• YOUR GOAL: Reproduce only the lines between the line holding "order: Hymenoptera" and the line holding "genus: Onopordum", inclusive, changing every "common name" to "vernacular name" and keeping all else unchanged.

[Saved data entries]
----

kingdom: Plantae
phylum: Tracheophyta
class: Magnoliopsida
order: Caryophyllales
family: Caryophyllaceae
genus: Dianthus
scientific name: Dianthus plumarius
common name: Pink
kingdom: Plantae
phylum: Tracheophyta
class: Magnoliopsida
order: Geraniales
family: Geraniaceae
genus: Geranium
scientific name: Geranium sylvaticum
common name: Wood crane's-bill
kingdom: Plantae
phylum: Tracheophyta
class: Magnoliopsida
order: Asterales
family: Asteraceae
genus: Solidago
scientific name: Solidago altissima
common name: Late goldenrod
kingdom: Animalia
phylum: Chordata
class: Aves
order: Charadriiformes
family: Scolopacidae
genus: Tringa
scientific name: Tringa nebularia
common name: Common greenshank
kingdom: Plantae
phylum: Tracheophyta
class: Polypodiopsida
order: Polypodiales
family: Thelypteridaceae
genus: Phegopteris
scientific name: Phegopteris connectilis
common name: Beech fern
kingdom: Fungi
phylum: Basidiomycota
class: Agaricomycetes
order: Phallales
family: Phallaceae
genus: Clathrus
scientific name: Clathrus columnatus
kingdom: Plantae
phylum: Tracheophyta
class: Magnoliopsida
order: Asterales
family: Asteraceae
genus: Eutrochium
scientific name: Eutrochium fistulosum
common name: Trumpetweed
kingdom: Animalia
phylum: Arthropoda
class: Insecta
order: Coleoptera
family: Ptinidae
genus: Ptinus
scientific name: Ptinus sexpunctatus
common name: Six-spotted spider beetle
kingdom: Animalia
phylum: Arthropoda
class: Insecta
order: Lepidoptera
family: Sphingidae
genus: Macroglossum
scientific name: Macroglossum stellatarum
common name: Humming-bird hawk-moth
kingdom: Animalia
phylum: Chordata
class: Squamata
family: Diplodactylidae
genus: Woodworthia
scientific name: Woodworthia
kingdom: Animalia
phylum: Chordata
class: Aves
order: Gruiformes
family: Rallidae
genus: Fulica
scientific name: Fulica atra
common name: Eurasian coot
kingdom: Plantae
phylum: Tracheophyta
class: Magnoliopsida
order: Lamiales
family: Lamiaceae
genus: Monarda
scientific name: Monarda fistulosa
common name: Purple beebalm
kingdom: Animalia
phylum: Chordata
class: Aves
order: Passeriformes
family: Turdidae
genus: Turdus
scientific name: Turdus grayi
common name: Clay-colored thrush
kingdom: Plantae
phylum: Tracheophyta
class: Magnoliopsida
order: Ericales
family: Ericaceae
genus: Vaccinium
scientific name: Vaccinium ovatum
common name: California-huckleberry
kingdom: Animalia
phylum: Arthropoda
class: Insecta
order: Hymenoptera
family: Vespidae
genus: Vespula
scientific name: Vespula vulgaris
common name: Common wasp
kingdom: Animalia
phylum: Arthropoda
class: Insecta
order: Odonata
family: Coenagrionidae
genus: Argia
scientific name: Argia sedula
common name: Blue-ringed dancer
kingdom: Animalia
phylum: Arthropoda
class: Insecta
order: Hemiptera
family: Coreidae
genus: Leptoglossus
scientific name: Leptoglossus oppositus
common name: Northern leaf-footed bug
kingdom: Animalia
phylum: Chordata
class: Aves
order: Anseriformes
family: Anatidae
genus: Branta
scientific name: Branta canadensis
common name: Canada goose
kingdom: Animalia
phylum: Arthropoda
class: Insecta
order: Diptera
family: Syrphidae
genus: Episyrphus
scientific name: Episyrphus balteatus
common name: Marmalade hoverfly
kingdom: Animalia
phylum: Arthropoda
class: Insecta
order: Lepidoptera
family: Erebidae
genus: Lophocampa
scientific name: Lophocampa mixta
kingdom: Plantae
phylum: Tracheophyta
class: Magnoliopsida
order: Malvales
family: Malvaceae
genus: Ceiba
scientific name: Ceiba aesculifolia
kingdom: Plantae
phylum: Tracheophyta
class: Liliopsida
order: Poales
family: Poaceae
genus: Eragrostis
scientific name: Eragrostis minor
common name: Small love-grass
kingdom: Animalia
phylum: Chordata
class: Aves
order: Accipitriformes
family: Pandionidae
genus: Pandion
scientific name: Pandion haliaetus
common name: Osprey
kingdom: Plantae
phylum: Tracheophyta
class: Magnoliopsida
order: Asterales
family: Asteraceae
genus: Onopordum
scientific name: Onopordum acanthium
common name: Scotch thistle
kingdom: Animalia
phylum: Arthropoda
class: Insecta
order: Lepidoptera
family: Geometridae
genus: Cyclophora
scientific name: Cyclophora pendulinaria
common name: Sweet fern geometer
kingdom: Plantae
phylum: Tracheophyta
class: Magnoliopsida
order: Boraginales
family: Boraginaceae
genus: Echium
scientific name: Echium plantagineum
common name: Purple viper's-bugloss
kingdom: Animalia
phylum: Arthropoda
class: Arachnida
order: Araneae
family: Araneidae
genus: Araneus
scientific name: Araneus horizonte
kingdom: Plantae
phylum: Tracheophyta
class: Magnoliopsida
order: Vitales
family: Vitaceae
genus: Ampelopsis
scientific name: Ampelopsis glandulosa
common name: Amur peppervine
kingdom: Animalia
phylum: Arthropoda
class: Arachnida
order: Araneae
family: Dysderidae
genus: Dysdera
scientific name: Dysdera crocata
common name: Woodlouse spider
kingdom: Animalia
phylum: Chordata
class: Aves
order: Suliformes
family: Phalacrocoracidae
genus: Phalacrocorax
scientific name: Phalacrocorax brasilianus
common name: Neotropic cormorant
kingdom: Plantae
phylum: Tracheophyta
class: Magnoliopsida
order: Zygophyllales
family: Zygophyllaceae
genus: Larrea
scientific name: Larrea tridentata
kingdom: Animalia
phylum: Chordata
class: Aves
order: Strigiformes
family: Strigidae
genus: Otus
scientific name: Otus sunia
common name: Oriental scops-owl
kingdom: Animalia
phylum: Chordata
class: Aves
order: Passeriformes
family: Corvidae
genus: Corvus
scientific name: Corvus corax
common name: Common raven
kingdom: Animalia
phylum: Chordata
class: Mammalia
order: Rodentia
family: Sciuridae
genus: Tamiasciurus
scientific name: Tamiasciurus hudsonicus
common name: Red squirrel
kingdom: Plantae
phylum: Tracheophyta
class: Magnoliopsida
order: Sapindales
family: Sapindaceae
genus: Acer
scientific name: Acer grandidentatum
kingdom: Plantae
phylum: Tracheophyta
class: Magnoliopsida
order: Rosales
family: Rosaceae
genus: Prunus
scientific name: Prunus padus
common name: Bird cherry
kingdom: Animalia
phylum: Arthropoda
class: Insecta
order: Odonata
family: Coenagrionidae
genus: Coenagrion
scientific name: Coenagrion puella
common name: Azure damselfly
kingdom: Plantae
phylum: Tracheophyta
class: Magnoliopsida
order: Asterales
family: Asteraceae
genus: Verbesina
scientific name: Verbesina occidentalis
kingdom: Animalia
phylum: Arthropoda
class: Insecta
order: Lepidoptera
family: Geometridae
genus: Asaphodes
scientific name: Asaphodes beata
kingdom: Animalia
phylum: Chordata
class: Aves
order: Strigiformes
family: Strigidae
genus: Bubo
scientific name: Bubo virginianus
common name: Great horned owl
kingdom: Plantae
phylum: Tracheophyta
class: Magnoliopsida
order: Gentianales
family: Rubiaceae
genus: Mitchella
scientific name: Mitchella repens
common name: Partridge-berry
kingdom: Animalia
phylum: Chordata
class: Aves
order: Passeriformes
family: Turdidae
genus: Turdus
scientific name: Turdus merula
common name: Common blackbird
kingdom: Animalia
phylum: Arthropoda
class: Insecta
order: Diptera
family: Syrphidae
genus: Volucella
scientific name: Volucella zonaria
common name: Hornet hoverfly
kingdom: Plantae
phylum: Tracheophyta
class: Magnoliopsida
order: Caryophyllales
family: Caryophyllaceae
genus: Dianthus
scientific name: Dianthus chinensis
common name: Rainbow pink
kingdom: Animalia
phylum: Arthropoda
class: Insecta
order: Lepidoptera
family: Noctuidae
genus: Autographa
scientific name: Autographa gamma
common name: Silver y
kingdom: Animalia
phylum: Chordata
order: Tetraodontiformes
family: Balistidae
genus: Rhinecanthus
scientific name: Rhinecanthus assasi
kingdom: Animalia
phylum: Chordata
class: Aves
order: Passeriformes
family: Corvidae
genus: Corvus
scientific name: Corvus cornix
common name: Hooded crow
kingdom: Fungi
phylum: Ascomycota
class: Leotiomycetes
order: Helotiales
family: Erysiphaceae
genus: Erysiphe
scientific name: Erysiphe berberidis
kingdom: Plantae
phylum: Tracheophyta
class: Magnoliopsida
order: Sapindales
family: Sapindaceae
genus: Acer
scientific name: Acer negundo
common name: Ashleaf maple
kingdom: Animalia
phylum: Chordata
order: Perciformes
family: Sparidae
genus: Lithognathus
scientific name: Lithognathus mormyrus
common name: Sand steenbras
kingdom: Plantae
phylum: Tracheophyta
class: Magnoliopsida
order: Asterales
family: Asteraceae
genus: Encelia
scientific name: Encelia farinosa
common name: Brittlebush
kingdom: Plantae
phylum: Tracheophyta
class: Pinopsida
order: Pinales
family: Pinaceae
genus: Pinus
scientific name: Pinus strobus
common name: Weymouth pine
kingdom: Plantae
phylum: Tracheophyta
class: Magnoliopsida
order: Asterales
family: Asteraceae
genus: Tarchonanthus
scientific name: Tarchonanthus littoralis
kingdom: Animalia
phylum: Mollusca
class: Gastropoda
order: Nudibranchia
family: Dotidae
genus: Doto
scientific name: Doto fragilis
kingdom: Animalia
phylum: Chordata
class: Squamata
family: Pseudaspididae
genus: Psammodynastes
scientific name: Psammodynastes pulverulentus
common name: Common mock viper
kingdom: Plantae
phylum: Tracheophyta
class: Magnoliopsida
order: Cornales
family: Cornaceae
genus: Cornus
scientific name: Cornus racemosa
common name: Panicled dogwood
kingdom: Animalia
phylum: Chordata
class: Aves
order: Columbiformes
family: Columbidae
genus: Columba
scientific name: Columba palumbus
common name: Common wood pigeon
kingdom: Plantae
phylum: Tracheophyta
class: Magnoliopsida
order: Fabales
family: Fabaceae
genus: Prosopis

----

• SOLUTION FOR THIS TASK:
order: Hymenoptera
family: Vespidae
genus: Vespula
scientific name: Vespula vulgaris
vernacular name: Common wasp
kingdom: Animalia
phylum: Arthropoda
class: Insecta
order: Odonata
family: Coenagrionidae
genus: Argia
scientific name: Argia sedula
vernacular name: Blue-ringed dancer
kingdom: Animalia
phylum: Arthropoda
class: Insecta
order: Hemiptera
family: Coreidae
genus: Leptoglossus
scientific name: Leptoglossus oppositus
vernacular name: Northern leaf-footed bug
kingdom: Animalia
phylum: Chordata
class: Aves
order: Anseriformes
family: Anatidae
genus: Branta
scientific name: Branta canadensis
vernacular name: Canada goose
kingdom: Animalia
phylum: Arthropoda
class: Insecta
order: Diptera
family: Syrphidae
genus: Episyrphus
scientific name: Episyrphus balteatus
vernacular name: Marmalade hoverfly
kingdom: Animalia
phylum: Arthropoda
class: Insecta
order: Lepidoptera
family: Erebidae
genus: Lophocampa
scientific name: Lophocampa mixta
kingdom: Plantae
phylum: Tracheophyta
class: Magnoliopsida
order: Malvales
family: Malvaceae
genus: Ceiba
scientific name: Ceiba aesculifolia
kingdom: Plantae
phylum: Tracheophyta
class: Liliopsida
order: Poales
family: Poaceae
genus: Eragrostis
scientific name: Eragrostis minor
vernacular name: Small love-grass
kingdom: Animalia
phylum: Chordata
class: Aves
order: Accipitriformes
family: Pandionidae
genus: Pandion
scientific name: Pandion haliaetus
vernacular name: Osprey
kingdom: Plantae
phylum: Tracheophyta
class: Magnoliopsida
order: Asterales
family: Asteraceae
genus: Onopordum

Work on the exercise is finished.